In the Matter of Krafft-Murphy Co., Inc., C.A. No. 6049-VCP (Del. Ch. Feb. 4, 2013) (Parsons, V.C.)
In this opinion, the Court of Chancery denied a motion for judgment on the pleadings by certain asbestos claimants (the “Claimants”) seeking appointment of a receiver under 8 Del. C. § 279, holding that the dissolved corporation was not amenable to suits commenced more than ten years after its dissolution and, therefore, the insurance liability contracts held by the dissolved corporation were valueless, rendering appointment of a receiver unnecessary. The Court also granted an opposing motion for summary judgment on behalf of the dissolved corporation.
Krafft-Murphy Company, Inc. (“KMC” or the “Company”) is a dissolved Delaware corporation that “has been the subject of hundreds of asbestos-related personal injury lawsuits over the last two decades.” Based on the potential tort liability, KMC ceased operations in 1991 and filed its certificate of dissolution in 1999. At the time of its dissolution, KMC possessed liability insurance contracts with several insurance companies (the “Insurers”) that covered its asbestos-related tort liability. Under the direction of the Insurers, KMC continued to defend, litigate, and settle asbestos-related claims for ten years following its dissolution; thereafter, KMC began moving to dismiss new claims on grounds that it was no longer subject to suit.
In earlier proceedings of this case, Vice Chancellor Parsons denied a motion filed by KMC to dismiss the Claimants’ petition for the appointment of a receiver under 8 Del.
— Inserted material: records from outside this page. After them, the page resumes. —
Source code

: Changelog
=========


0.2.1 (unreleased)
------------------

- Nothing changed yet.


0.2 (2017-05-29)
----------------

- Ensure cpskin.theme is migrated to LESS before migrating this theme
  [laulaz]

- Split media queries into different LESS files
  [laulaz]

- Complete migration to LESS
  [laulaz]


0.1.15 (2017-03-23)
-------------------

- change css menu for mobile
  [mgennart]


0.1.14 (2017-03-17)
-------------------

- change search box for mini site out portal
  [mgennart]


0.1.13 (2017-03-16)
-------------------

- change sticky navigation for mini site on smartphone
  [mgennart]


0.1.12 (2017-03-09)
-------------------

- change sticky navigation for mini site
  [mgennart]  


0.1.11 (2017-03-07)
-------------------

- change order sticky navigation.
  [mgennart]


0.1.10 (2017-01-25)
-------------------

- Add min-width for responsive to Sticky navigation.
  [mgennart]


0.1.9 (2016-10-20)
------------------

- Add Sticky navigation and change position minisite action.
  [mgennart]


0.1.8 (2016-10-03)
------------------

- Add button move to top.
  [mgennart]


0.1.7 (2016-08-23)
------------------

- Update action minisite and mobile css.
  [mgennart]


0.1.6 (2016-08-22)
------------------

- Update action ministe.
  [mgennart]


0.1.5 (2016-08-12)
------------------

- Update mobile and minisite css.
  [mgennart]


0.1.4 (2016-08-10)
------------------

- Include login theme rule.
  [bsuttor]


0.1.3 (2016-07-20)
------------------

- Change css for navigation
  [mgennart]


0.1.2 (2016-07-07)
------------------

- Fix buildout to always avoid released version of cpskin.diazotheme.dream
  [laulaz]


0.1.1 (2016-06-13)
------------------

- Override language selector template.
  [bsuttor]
C. § 279. The Vice Chancellor held that the Claimants might “conceivably” demonstrate entitlement to appointment of a receiver because KMC might possess active insurance contracts, and those contracts could represent undistributed assets of the Company sufficient for the appointment of a receiver. In ruling on the motion to dismiss, the Court also concluded that the insurance contracts might represent an “informal plan of dissolution” under which the Insurers would continue to represent KMC in “pending and expected future asbestos-related litigation until the Company exhausted its coverage.”
The opposing motions for summary judgment and judgment on the pleadings before the Court did not argue that there was any issue of material fact. Thus, the Court viewed the situation as “analogous to cross motions for summary judgment for which Rule 56(h) authorizes the Court to ‘deem the motions to be the equivalent of a stipulation for decision on the merits based on the record submitted with the motions.’”
KMC’s principal argument was that the liability insurance contracts would be an asset only if KMC were amenable to suits brought after ten years. KMC argued that Delaware’s statutory scheme of dissolution contemplates that dissolved corporations lose the ability to sue and be sued after three years pursuant to 8 Del. C. § 278 unless the Court of Chancery, in its discretion and based on an application within the three-year period, specifies a longer period. The Claimants, however, argued that appointment of a receiver was warranted based on (1) the plain language of 8 Del. C. § 279, which authorizes the appointment of a receiver “at any time”; and (2) the Supreme Court’s decision in In re Texas Eastern Overseas, Inc. (“TEO”), which authorized appointment of a receiver more than seven years after the company’s dissolution.
The Court noted that while the literal language of Section 279 allows the Court to appoint a receiver “at any time,” the appointment must be for some statutory purpose, including “for the benefit of shareholders and creditors where assets remain undisposed after dissolution.” Because the Claimants provided no other justification for appointment of a receiver, the Court examined whether KMC’s liability insurance contracts were “undistributed assets.” Noting that an item qualifies as an asset only if it is owned and “has value,” the Court stated that liability insurance contracts do not have “value” unless the company that holds the policy is capable of being held liable to a third party.
Thus, to determine whether KMC held undistributed assets, the Court had to determine first whether KMC was amenable to suits brought more than ten years after its dissolution. Based on the language of Sections 278 and 280-282, the Court found that the legislature recognized the potential for corporate liability to extend at least three years and, possibly, up to ten years following dissolution. The Court, however, found no statutory authority to support the Claimants’ contention that corporate liability in Delaware should extend beyond ten years. Therefore, the Court held that KMC could not be liable for asbestos-related tort suits brought more than ten years after dissolution and the insurance contracts at issue in this case were not, as a matter of law, undistributed assets of the Company that would warrant appointment of a receiver.
Going further, the Court also distinguished the present case from TEO on two grounds. First, in TEO, the Delaware Supreme Court did not address the question of whether an insurance contract is an undistributed asset. Second, unlike the Claimants’ lawsuit, the suit in TEO was filed less than ten years after the Company’s dissolution.